Some were very well attended. Others, usually sponsored by smaller neighborhood groups, often featured more candidates than voters. At one forum, there were only 20 people in the audience and 17 were relatives of the candidates.
The typical format for forums involves an opening statement by each candidate, followed by a few questions from the moderator to start things rolling. Audience members then submit questions in writing. The moderator then chooses which questions to ask.
The forum sponsored by the NAACP allowed audience members to address questions directly to the candidates. I liked this approach the best. It was far more engaging to see who was asking the question and it added a lot more spontaneity to the debate.
Having a skilled and confident moderator (like the Rev. Ernest Lyles) is important to this format. At one point one of my opponents asked for clarification as to whether Morgan's Grove Park was owned by the county or by the Shepherdstown Men's Club. Lyles responded, "You're the candidate, shouldn't you know?"
Appearing at the Jefferson County League of Women Voters forum as a candidate was particularly special to me.
In 1986 I served as the moderator of one of the League's first candidate forums. According to the newspaper coverage at the time, the forum drew more than 60 people and "debate was spirited."

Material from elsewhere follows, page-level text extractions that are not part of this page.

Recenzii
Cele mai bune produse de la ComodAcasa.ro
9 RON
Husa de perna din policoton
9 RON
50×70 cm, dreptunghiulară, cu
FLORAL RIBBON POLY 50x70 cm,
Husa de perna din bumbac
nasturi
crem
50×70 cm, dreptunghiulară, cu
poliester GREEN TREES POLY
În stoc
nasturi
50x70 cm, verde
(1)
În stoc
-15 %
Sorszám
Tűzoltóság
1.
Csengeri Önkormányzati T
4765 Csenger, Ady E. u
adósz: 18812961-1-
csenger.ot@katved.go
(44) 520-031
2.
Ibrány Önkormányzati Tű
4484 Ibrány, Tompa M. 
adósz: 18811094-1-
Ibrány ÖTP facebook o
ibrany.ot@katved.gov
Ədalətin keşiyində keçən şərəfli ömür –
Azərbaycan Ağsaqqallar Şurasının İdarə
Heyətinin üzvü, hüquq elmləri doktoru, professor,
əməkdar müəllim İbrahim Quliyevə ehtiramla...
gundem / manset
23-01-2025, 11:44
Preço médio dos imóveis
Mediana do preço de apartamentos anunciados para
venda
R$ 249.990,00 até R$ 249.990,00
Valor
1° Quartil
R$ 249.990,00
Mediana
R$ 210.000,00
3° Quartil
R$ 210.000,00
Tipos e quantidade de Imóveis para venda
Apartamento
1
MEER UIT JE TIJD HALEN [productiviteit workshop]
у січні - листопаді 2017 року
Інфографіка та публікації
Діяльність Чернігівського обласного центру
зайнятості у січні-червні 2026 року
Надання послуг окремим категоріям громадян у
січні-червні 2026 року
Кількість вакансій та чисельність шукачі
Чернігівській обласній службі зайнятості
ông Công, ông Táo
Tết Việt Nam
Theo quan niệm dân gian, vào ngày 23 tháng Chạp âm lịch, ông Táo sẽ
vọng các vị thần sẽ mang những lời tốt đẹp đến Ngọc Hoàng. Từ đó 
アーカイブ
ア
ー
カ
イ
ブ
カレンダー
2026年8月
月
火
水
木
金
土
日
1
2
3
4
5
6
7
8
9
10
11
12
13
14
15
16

The key issues discussed included uncontrolled growth and the need for a comprehensive plan; economic growth and development, education, roads and reappraisal.
It is 20 years later and I hear the same concerns over and over again on the campaign trail. We need to do better if these same topics aren't going to dominate debates a decade from now.
As I approach the general election, certain aspects of campaigning will be easier. I know where the department of highways maintenance yard is, so I can retrieve yard signs removed by the mowing crews.
I have my colors selected (choosing distinct campaign colors is only slightly less difficult that understanding the property re-assessment process).
And I have learned one of the most important questions a candidate can ask on the campaign trail: "Could you pass the syrup, please?"
Lyn Widmyer is a Charles Town, W.Va., resident who writes for The Herald-Mail.